Harvey Weinstein expected to surrender Friday on sex-crime charge

Taryn Ryder
Writer, Yahoo Entertainment

Harvey Weinstein will be charged with a sex crime — the first criminal charge since his sexual-harassment scandal broke in October 2017.

Law enforcement officials tell the Associated Press that the disgraced movie mogul will surrender on Friday in New York for allegedly assaulting Lucia Evans, who has claimed that he forced her to perform oral sex on him in 2004. Weinstein has been accused of sexual assault, harassment, and/or misconduct by more than 80 women. He has denied any accusations of nonconsensual sex.

Harvey Weinstein attends a pre-BAFTA party hosted by Charles Finch and Chanel at Annabel’s on Feb. 11, 2017, in London. (Photo: Getty Images)

Evans was one of the many women to tell her story to the New Yorker last year. An aspiring actress at the time, Evans met Weinstein at his Miramax office in Tribeca, where she believed they would discuss acting opportunities. After she went into his office alone, she told Ronan Farrow, Weinstein pulled out his penis and allegedly forced her to perform oral sex on him. “I said, over and over, ‘I don’t want to do this, stop, don’t,’” she claimed.

A grand jury has been hearing evidence in the case for weeks following a months-long inquiry by New York police into allegations of assaults by Weinstein. The exact charges that Weinstein is expected to face weren’t immediately clear. The Oscar-winning producer was most recently photographed in Malibu on Wednesday by TMZ.

The news comes one day after the Wall Street Journal reported that Weinstein was under federal investigation.

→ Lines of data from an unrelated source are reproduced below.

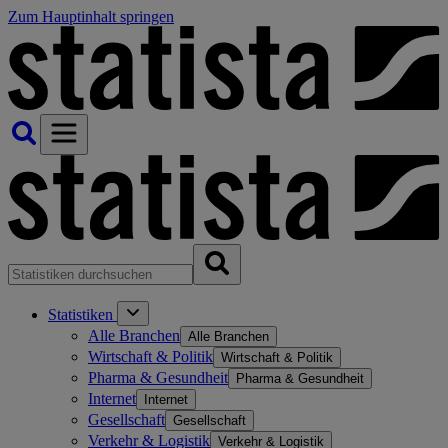
Zum Hauptinhalt springen
Statistiken
Alle Branchen
Alle Branchen
Wirtschaft & Politik
Wirtschaft & Politik
Pharma & Gesundheit
Pharma & Gesundheit
Internet
Internet
Gesellschaft
Gesellschaft
Verkehr & Logistik
Verkehr & Logistik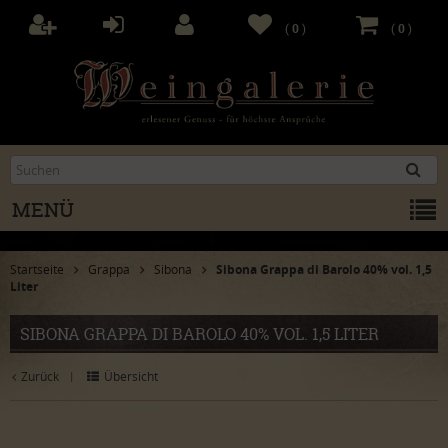
(
0
)
(
0
)
MENÜ
Startseite
Grappa
Sibona
Sibona Grappa di Barolo 40% vol. 1,5
Liter
SIBONA GRAPPA DI BAROLO 40% VOL. 1,5 LITER
Zurück
Übersicht
|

The U.S. Attorney’s Office for the Southern District of New York is purportedly looking at whether Weinstein “lured or induced any women to travel across state lines for the purpose of committing a sex crime.” He is also facing separate criminal investigations in Los Angeles and London.

Tarana Burke, the founder of the #MeToo movement, tells Variety this move “is super cathartic for a bunch of the survivors, or even survivors who are not necessarily victimized by him.”

Rose McGowan, who alleged Weinstein raped her in 1997, says: “I, and so many of Harvey Weinstein’s survivors, had given up hope that our rapist would be held accountable by law. Twenty years ago, I swore that I would right this wrong. Today we are one step closer to justice. We were young women who were assaulted by Weinstein and later terrorised by his vast network of complicity. I stand with my fellow survivors. May this give hope to all victims and survivors everywhere that are telling their truths.”